§ Aufgabe
Ermitteln Sie in den folgenden Einträgen jede Zeile, die die Zeichenfolge „What“ enthält, und geben Sie diese Zeilen unverändert wieder.

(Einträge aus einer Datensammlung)
⟨

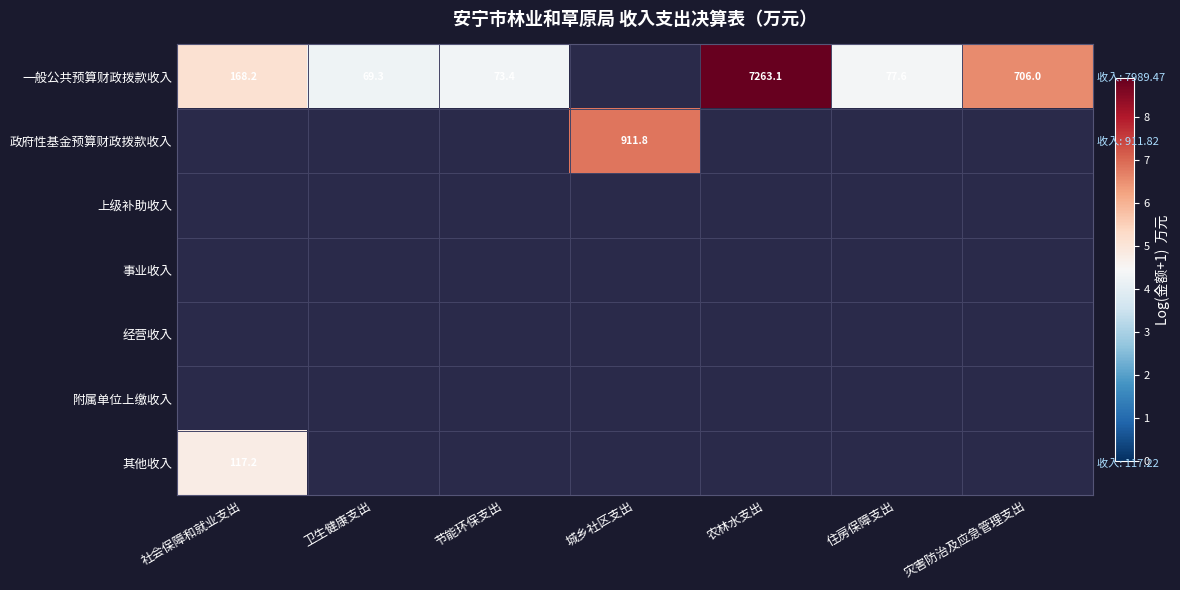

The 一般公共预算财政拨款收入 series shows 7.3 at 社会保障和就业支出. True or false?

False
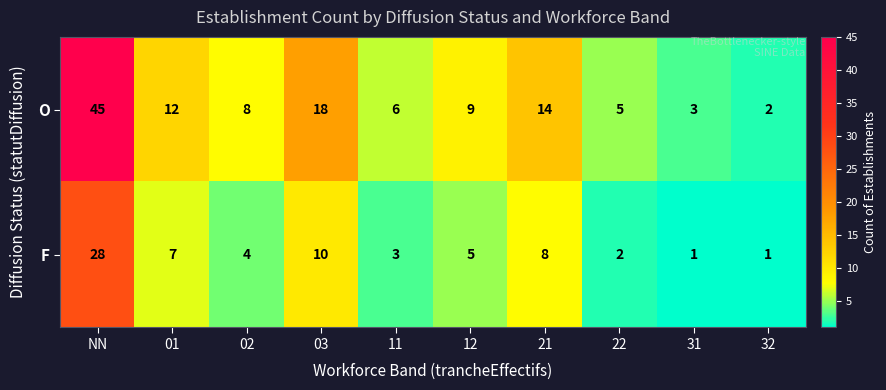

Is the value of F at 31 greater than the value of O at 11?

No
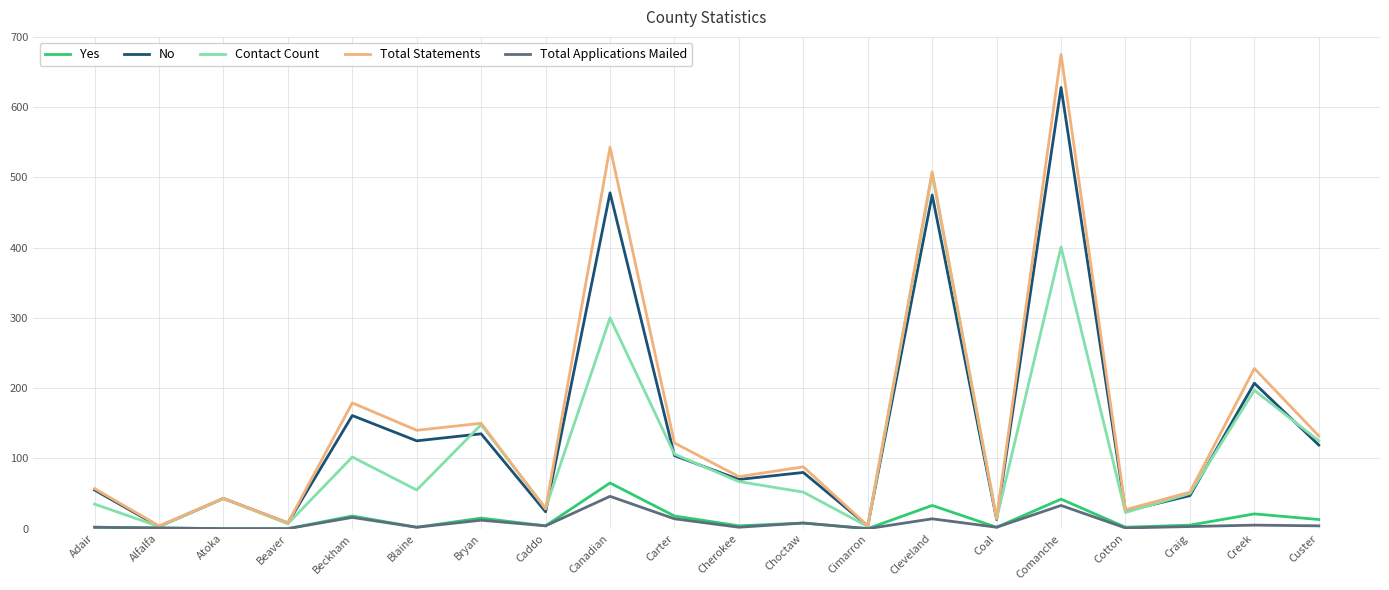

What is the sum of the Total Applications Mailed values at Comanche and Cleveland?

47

⟩
⟨

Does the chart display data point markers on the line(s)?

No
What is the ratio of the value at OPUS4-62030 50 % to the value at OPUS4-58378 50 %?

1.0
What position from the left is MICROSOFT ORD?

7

⟩

§ Antwort
What is the sum of the Total Applications Mailed values at Comanche and Cleveland?
What is the ratio of the value at OPUS4-62030 50 % to the value at OPUS4-58378 50 %?
What position from the left is MICROSOFT ORD?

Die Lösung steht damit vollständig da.